Are current regulations and inspections enough?

Officials in the Oil and Gas Division of the Department of Natural Resources, the agency responsible for permitting pipelines on state land, say Alyeska’s series of mitigation projects should not be taken as cause for alarm but rather as an example of its determination to safeguard the pipeline. The agency described the multiple projects to repair or improve river diversion structures as “minor.”

Yet the state has not conducted or required migration mapping to identify where the course of the Sag and other rivers may have changed in ways that could affect the pipeline.

As part of its property lease agreement with the state for the pipeline right of way, Alyeska was required to submit detailed descriptions of its strategy to monitor and maintain the pipeline where it runs along flood plains or crosses rivers. The records, however, are protected by confidentiality provisions that block public review.

The agency does not analyze climate trends or coordinate with Alyeska or other pipeline operators in planning for future flooding. “Prudent operators prepare for all kinds of low-probability, high-cost events as a matter of good business,” said Sean Clifton, a spokesman for Tony Strupulis, the agency’s pipeline coordinator.

The Pipeline Hazardous Materials Safety Administration, the federal agency that enforces pipeline safety, acknowledged the recent uptick in flooding along the Trans-Alaska Pipeline, but it stopped short of saying the pattern was cause for concern or required any out-of-the-ordinary response.

“It’s important to remember that rivers in Alaska have been known to be susceptible to erosion and rapid change with weather cycles like we’re having now for as long as humans have attempted to map the state,” Clifton said. “It’s an ongoing engineering problem that the pipeline operator will continue to address, just as they have been doing for 44 years.”

Trans-Alaska Pipeline and Dalton Highway
The Trans-Alaska Pipeline crosses the Koyukuk River near Dalton Highway, Alaska, in September 2017.Rainer Grosskopf / Getty Images

Federal regulations require that all pipelines in the U.S. have their rights of way inspected at least 26 times a year, at intervals not exceeding three weeks. In most circumstances, that should give an operator enough time to detect a pipeline threat, said Rebecca Craven, the program director for the Pipeline Safety Trust, a nonprofit watchdog organization.

“But in a situation like TAPS, where it runs so close to rivers that can change very quickly, depending on snowmelt, precipitation and temperature, it may be that a whole lot of change could occur in three weeks,” she said.

The other relevant regulations, the integrity management rules, apply only to areas where breaks in the pipe could affect “high consequence areas” — areas deemed to deserve a higher measure of protection against damage from pipeline failures. But they remain cloaked in confidentiality, like Alyeska’s plans filed with the state.

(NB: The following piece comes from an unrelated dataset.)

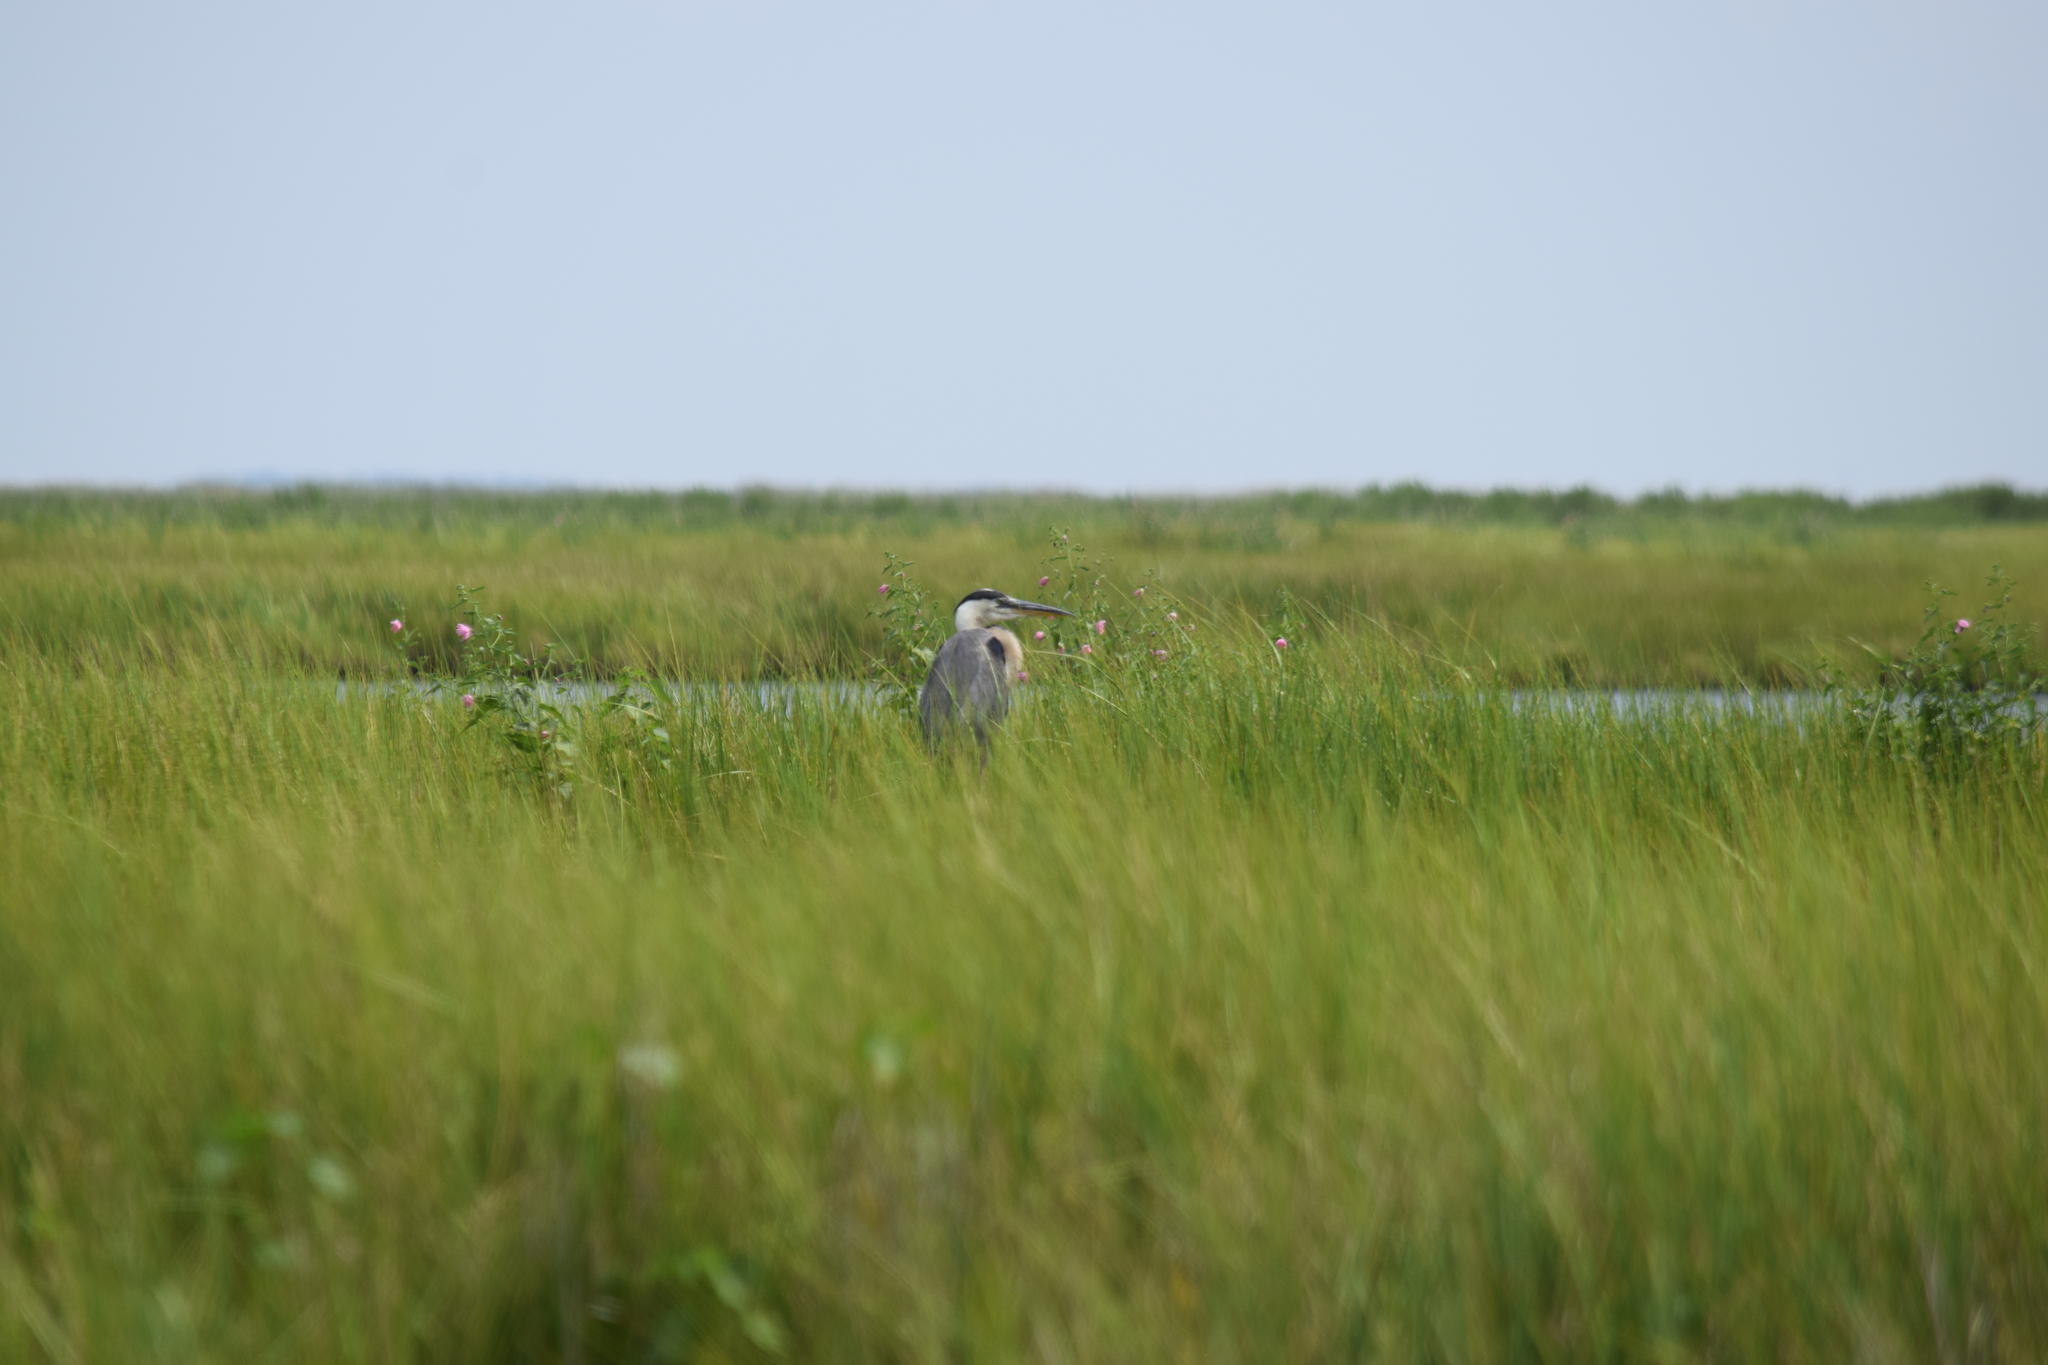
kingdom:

Because the areas are secret, public officials, tribal governments and landowners have no idea whether Alyeska has overlooked some important information with which only locals have historical familiarity, she said.

“So there is a twofold benefit to making that information available,” Craven said. “It helps the operator and regulators by ensuring a robust identification of areas of high consequence, and it builds trust with the public that the operator has identified and is properly mitigating against threats to the pipeline.”